**Source data**
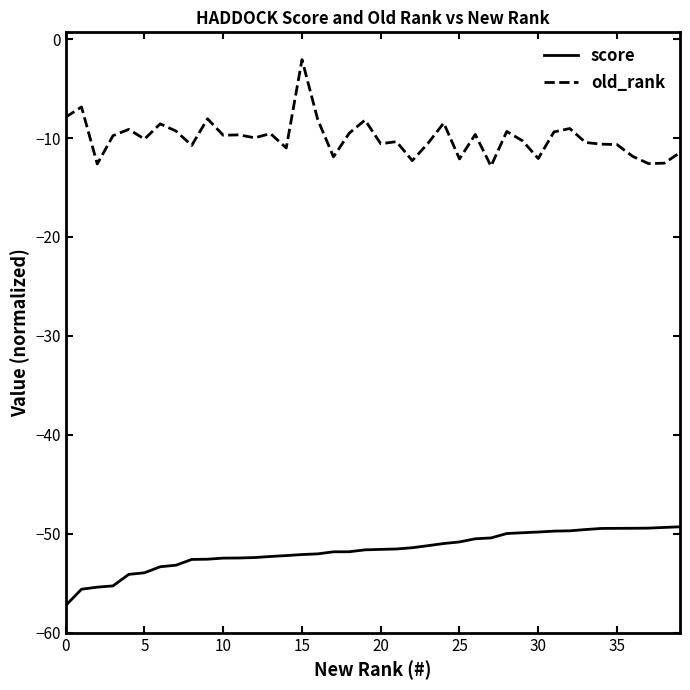

Which series has the largest total across all categories?

old_rank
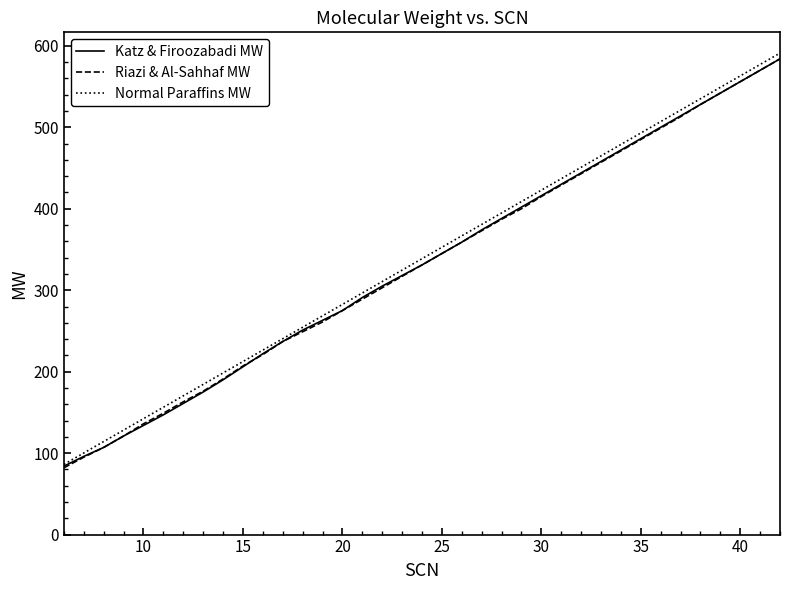

Reading left to right, what are all the values shown in this chart?

Katz & Firoozabadi MW: 84.0	96.0	107.0	121.0	134.0	147.0	161.0	175.0	190.0	206.0	222.0	237.0	251.0	263.0	275.0	291.0	305.0	318.0	331.0	345.0	359.0	374.0	388.0	402.0	416.0	430.0	444.0	458.0	472.0	486.0	500.0	514.0	528.0	542.0	556.0	570.0	584.0
Riazi & Al-Sahhaf MW: 82.0	95.0	107.0	121.0	136.0	149.0	163.0	176.0	191.0	207.0	221.0	237.0	249.0	261.0	275.0	289.0	303.0	317.0	331.0	345.0	359.0	373.0	387.0	400.0	415.0	429.0	443.0	457.0	471.0	485.0	499.0	513.0	528.0	542.0	556.0	570.0	584.0
Normal Paraffins MW: 86.2	100.2	114.2	128.3	142.3	156.3	170.3	184.4	198.4	212.4	226.4	240.5	254.5	268.5	282.5	296.6	310.6	324.6	338.7	352.7	366.7	380.7	394.8	408.8	422.8	436.8	450.9	464.9	478.9	492.9	507.0	521.0	535.0	549.1	563.1	577.1	591.1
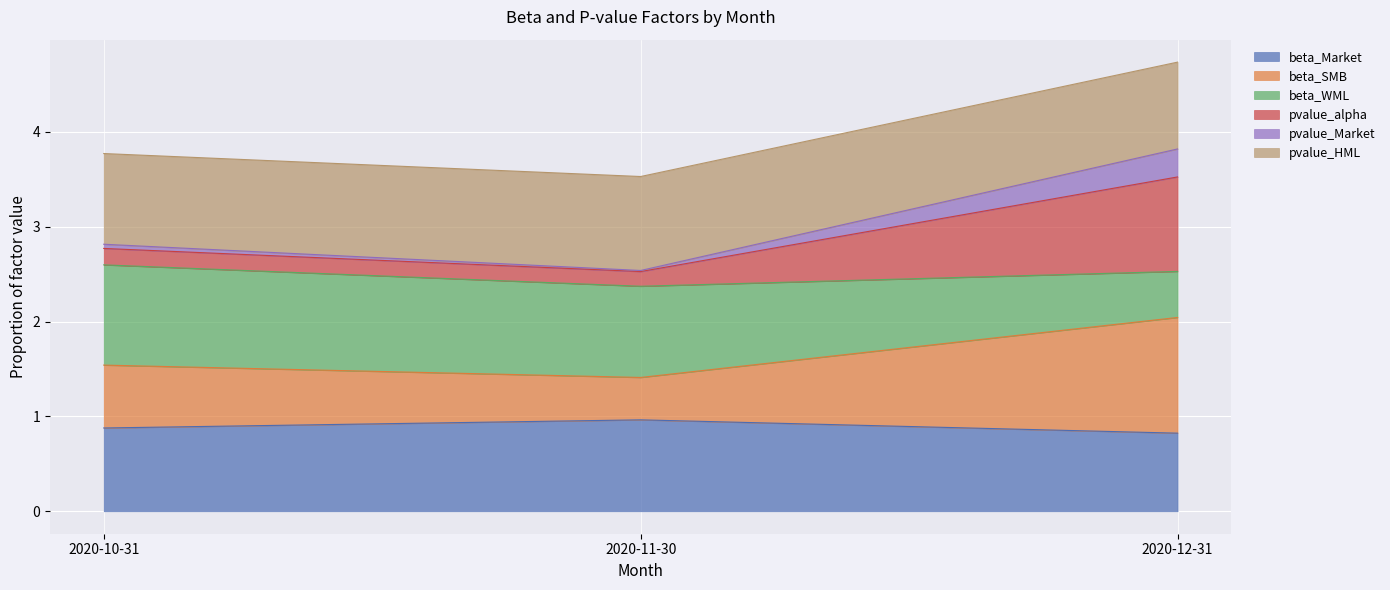

Is it true that beta_Market equals 1.0 at 2020-11-30?

True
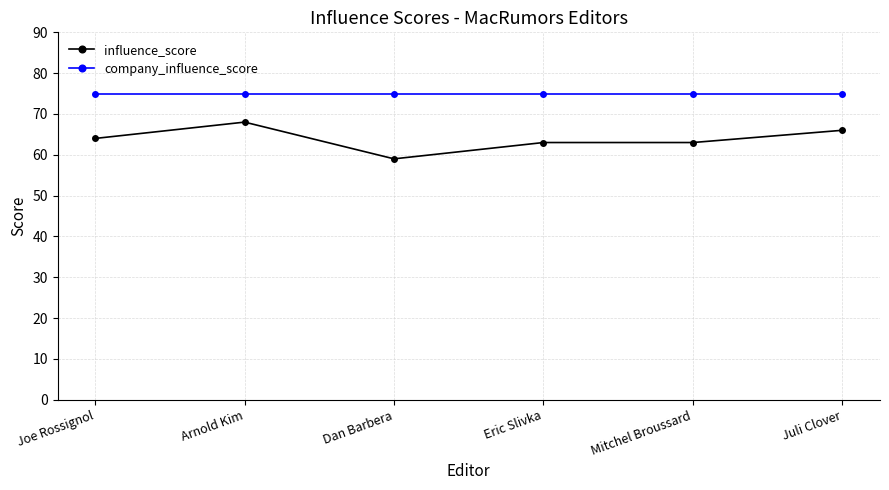

Read the influence_score value at Mitchel Broussard.

63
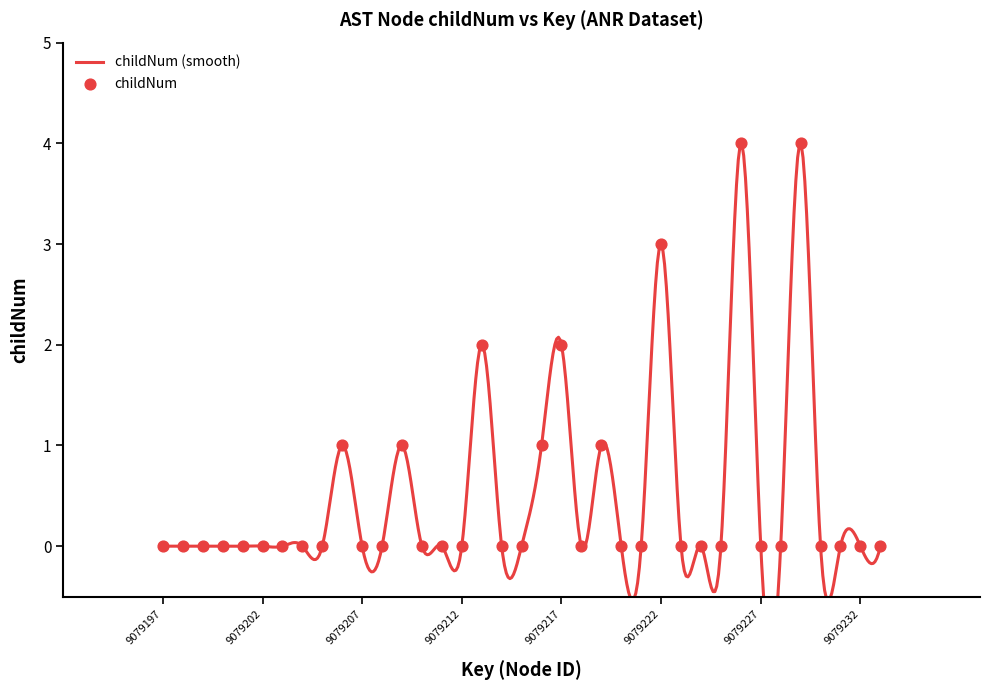

Between 9079233 and 9079209, which is larger?

9079209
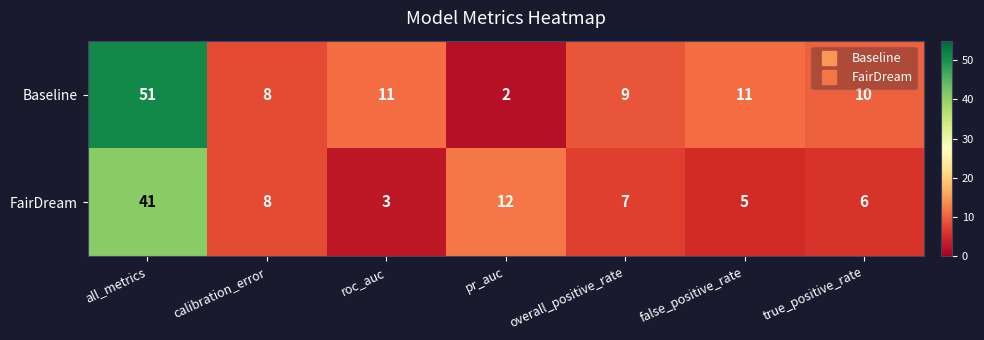

What is the sum of all FairDream values?

82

**Required work**
Please count how many of the lines above contain the string "values", matching case exactly, and reply with the number alone.

**Result of the task**
2